TEXTO FORNECIDO

Blaise Cendrars, pseudônimo de Frédéric Louis Sauser (La Chaux-de-Fonds, cantão de Neuchâtel, Suíça, 1 de setembro de 1887 — Paris, 21 de janeiro de 1961) foi um novelista e poeta suíço, tendo escrito em língua francesa.

Tendo uma vida itinerante, o que se reflete em sua poesia, basicamente escritos de viagem, visitou o Brasil na década de 1920 do século XX, influenciando diversos artistas e escritores do modernismo brasileiro e sendo também influenciado por Oswald de Andrade, com cujos poemas da Poesia Pau-Brasil seus poemas mais curtos, de construção cubista, apresentam forte semelhança formal e no gosto pelo primitivo. Nessa incursão, se interessou pela mente doentia do criminoso Febrônio Índio do Brasil, sobre quem escreveu artigos em jornais e um capítulo de livro.

DADOS
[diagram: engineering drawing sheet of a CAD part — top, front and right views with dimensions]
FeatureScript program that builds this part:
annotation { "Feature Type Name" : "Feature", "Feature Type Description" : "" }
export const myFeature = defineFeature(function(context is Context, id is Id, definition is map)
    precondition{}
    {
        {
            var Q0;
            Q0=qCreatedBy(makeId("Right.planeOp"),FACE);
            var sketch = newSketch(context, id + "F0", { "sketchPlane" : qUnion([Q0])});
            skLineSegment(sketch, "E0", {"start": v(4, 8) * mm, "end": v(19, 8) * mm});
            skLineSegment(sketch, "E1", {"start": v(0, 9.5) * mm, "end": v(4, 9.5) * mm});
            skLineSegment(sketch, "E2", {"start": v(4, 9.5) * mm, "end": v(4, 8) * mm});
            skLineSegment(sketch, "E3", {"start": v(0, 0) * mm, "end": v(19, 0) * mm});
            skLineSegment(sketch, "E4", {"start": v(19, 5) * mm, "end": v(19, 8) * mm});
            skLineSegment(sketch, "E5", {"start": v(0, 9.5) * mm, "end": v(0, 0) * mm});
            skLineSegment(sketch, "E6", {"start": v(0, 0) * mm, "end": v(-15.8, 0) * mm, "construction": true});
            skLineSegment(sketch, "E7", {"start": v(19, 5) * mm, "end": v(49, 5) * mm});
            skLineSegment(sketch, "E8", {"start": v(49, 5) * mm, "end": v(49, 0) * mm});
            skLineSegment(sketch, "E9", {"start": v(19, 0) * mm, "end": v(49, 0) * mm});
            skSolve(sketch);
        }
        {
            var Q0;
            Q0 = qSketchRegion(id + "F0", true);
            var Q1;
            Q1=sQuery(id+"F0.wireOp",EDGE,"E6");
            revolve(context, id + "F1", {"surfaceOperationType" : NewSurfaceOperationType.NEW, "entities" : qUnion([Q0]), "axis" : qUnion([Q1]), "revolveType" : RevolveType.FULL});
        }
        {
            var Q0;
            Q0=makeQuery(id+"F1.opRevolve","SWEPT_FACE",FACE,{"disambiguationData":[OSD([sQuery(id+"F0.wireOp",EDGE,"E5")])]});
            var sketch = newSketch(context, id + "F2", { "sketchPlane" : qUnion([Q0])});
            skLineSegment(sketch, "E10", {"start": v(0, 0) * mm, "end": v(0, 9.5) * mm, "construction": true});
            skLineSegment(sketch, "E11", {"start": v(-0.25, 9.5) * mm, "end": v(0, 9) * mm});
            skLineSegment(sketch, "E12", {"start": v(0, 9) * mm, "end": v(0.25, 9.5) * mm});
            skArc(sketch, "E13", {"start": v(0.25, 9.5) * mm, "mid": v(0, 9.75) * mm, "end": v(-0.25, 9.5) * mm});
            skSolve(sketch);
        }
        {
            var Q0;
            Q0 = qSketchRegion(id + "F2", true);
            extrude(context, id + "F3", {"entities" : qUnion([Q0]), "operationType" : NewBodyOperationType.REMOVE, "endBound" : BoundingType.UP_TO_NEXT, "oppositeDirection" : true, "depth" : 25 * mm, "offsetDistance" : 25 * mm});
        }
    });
==
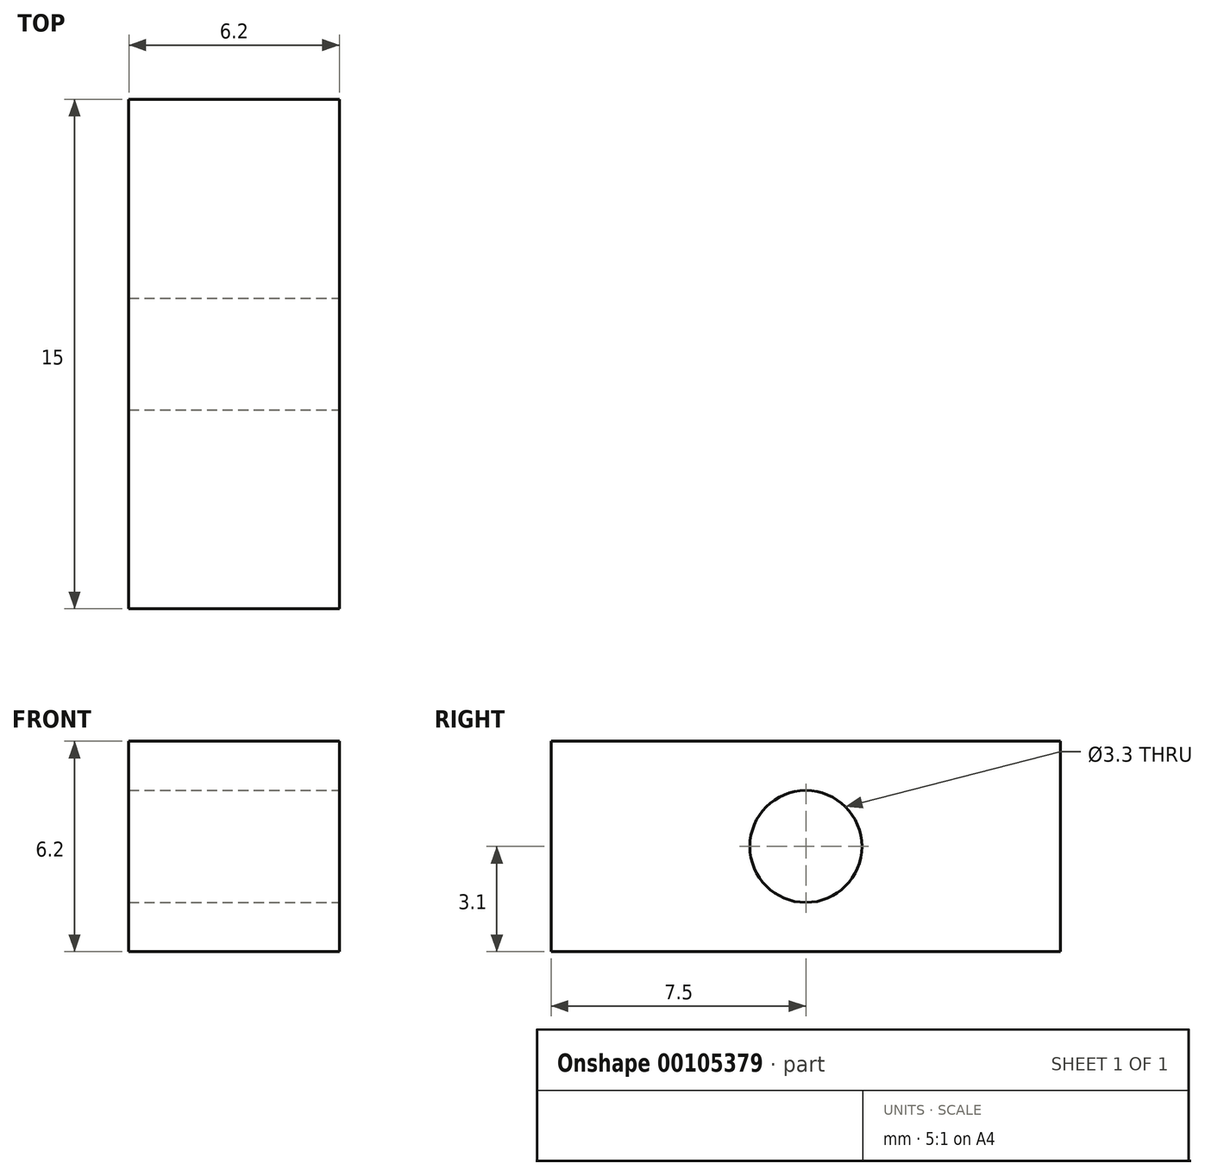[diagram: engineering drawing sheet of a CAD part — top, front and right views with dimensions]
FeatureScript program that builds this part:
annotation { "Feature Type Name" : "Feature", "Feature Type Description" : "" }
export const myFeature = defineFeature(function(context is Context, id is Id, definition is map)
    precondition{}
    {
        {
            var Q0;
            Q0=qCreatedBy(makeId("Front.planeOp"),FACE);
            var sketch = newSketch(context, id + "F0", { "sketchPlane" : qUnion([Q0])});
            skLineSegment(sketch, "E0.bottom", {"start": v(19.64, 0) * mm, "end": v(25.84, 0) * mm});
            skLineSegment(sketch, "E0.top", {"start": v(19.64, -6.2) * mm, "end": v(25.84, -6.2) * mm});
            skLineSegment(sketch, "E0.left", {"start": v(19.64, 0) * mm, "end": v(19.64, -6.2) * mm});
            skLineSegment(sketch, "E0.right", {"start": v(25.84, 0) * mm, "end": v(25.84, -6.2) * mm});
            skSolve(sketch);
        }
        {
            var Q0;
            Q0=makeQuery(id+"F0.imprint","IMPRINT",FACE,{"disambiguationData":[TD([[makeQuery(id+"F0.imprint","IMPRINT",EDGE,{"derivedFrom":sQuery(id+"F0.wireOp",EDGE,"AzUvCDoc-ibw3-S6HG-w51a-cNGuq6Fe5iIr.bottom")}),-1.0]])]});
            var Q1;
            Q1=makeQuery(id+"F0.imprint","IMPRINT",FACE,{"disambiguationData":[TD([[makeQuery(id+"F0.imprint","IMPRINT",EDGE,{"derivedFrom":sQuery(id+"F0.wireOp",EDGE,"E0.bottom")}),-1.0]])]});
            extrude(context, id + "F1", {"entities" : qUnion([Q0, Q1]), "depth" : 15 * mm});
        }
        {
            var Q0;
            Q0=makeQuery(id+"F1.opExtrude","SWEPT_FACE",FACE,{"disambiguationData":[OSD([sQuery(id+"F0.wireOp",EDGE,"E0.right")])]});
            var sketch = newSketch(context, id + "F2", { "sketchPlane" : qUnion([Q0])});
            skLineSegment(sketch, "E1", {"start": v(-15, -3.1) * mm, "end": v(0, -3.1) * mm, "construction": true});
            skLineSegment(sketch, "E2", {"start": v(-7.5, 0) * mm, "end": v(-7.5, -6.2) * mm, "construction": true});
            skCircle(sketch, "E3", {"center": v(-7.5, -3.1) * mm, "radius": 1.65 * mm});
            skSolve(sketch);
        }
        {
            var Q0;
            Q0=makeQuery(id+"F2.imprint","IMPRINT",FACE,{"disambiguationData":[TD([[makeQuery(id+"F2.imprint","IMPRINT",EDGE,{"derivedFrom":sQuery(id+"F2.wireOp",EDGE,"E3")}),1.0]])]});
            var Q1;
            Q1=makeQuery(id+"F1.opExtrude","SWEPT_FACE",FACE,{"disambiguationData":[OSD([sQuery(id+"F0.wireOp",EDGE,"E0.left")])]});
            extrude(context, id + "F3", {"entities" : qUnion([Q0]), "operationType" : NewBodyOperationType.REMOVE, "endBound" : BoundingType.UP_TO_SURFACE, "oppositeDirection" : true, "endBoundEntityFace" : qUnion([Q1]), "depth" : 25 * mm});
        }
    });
* * *
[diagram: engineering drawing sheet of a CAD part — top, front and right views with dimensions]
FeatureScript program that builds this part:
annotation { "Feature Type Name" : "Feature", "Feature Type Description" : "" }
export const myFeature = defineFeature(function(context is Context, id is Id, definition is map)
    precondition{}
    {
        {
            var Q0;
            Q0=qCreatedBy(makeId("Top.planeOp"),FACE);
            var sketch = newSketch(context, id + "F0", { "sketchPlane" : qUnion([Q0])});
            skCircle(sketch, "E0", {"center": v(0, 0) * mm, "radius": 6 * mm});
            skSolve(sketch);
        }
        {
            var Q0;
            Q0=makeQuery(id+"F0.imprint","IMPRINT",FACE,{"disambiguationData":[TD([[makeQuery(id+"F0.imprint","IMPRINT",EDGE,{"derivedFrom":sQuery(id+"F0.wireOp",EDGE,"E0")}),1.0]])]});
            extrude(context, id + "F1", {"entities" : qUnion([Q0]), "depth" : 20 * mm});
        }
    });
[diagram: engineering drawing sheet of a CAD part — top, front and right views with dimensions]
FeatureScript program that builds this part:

ENUNCIADO A
No texto sobre Blaise Cendrars, substitua "novelista" por "romancista" e reproduza o trecho começando em "Blaise Cendrars, pseudônimo" e seguindo até "em língua francesa.".
ENUNCIADO B
Dê continuidade ao texto sobre Blaise Cendrars, escrevendo a parte que vem logo depois da última frase apresentada.

RESULTADO A
Blaise Cendrars, pseudônimo de Frédéric Louis Sauser (La Chaux-de-Fonds, cantão de Neuchâtel, Suíça, 1 de setembro de 1887 — Paris, 21 de janeiro de 1961) foi um romancista e poeta suíço, tendo escrito em língua francesa.

RESULTADO B
Autor também de poemas mais extensos que do seu aparentado poeta brasileiro, como a "Prosa do Transiberiano", foi sempre fiel, em poesia, ao seu estilo "literatura de viajantes", sendo este um longo poema realmente prosaico, feito a partir de reminiscências, que lembra a posterior obra de Allen Ginsberg.

Mesmo sendo Suiço de nascimento, é considerado por Paul Eluard como um dos maiores poetas franceses do século XX.